The culprit? (cue drum roll)
Aspirin. Just 100 mg of Aspirin a day. I took them with dinner at night, hence the reactions after dinner. Of all the potentially dangerous chemicals I have ingested. Of all the warning signs I have had to investigate and adhere to. Of all the ailments and illnesses I have lived with at various points in my life, impinging on my mental, social, emotional, physical and psychological functioning. Of all of this craziness, the one thing in this world I am allergic to and have been dumbfounded about for the last ssix to ten months, the answer is Aspirin. The irony is, I didn’t even need to be on it. It was an added blood thinner until the Azathioprine had begun to work. The process of moving onto it and up in dose didn’t require Aspirin, they just thought it might be wise.

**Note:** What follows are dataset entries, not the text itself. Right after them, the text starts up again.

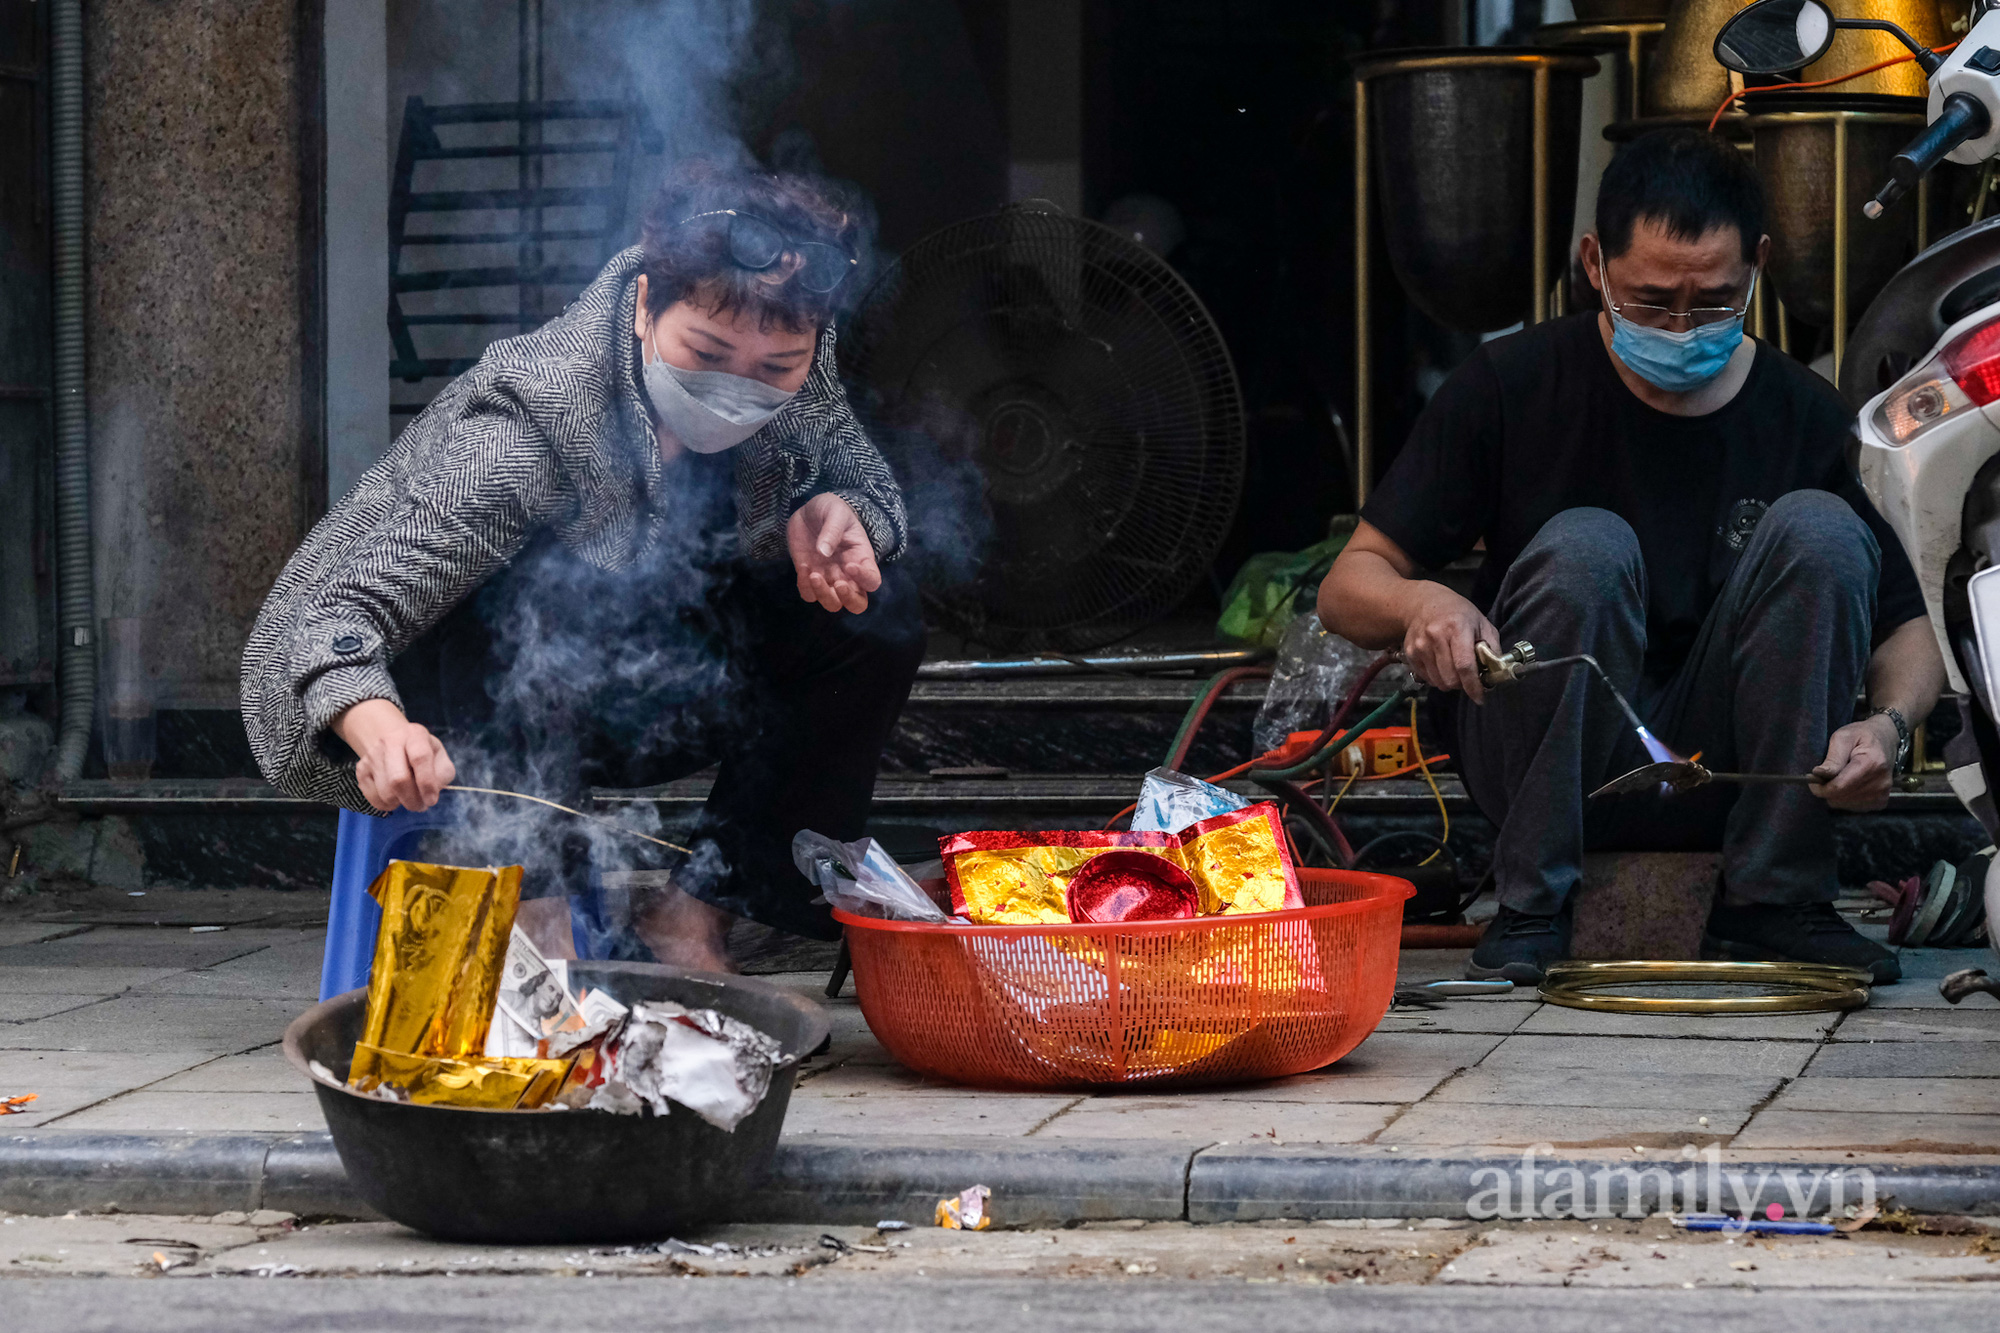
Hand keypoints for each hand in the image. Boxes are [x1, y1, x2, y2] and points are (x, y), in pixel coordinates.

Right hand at [332, 698, 455, 812]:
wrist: (393, 741)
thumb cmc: (421, 753)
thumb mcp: (440, 757)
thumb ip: (442, 775)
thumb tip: (430, 793)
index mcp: (415, 735)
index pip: (420, 758)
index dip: (427, 783)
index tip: (431, 800)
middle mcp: (390, 741)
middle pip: (398, 779)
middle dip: (412, 799)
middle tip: (420, 806)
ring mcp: (372, 755)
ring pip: (385, 792)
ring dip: (400, 803)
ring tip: (409, 798)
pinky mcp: (361, 769)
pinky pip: (373, 798)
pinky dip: (387, 805)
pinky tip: (395, 796)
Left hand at [786, 493, 880, 613]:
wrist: (809, 511)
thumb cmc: (830, 509)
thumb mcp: (835, 512)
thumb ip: (832, 530)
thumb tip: (824, 552)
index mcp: (861, 558)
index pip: (872, 581)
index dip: (865, 579)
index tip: (849, 565)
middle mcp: (848, 574)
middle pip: (858, 604)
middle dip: (848, 600)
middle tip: (838, 584)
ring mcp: (828, 578)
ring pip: (832, 604)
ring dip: (824, 595)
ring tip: (813, 573)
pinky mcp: (810, 577)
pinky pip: (809, 595)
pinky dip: (805, 587)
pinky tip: (803, 566)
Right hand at [1401, 583, 1501, 703]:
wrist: (1423, 603)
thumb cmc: (1457, 613)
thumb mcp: (1481, 623)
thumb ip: (1492, 647)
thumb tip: (1498, 671)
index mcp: (1456, 628)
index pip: (1464, 665)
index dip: (1473, 686)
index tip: (1480, 697)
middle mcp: (1435, 637)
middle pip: (1450, 678)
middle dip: (1462, 685)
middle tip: (1468, 677)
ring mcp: (1420, 646)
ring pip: (1438, 682)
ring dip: (1449, 682)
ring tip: (1454, 669)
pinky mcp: (1410, 653)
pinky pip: (1427, 679)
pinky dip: (1437, 678)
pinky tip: (1442, 665)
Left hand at [1809, 714, 1898, 811]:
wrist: (1885, 738)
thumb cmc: (1861, 735)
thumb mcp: (1843, 737)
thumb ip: (1833, 758)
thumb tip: (1819, 774)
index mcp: (1871, 764)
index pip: (1840, 787)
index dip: (1821, 787)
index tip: (1812, 779)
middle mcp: (1881, 782)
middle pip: (1841, 797)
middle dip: (1827, 789)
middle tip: (1824, 776)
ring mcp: (1883, 794)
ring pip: (1845, 804)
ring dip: (1836, 794)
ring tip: (1838, 778)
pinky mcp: (1881, 801)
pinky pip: (1853, 807)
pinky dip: (1845, 799)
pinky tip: (1847, 785)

The recommended course of action? Stay on the dose of Azathioprine I was on (100 mg), as long as we all knew and understood my risks vs benefits and were okay for me to take it. It was clearly working at that strength and in my case. Drop down to 2.5 mg of Prednisolone for a week then I could stop it completely. Stop the Aspirin. Never take it again. If I liked I could even get a Medibracelet for this allergy. Also never take any form of Ibuprofen. Just to be safe. Stay on the nightly dose of Endep for two weeks. Take Claritine in the mornings so I’m not so drowsy. Come back in three months for my next appointment and call if something major happens in the interim.
I’m not angry or upset about anything of this. I know I am venting a bit, but I have known for a long time that my life is a comedy, not a tragedy. I know that I am meant to find the humour and appreciate that my comedy is not one that many people would have read or watched, but it is mine for my own reviewing pleasure. On our way back to the train station we bought lottery tickets, ‘Because’, Dad explained, ‘We are just so lucky!’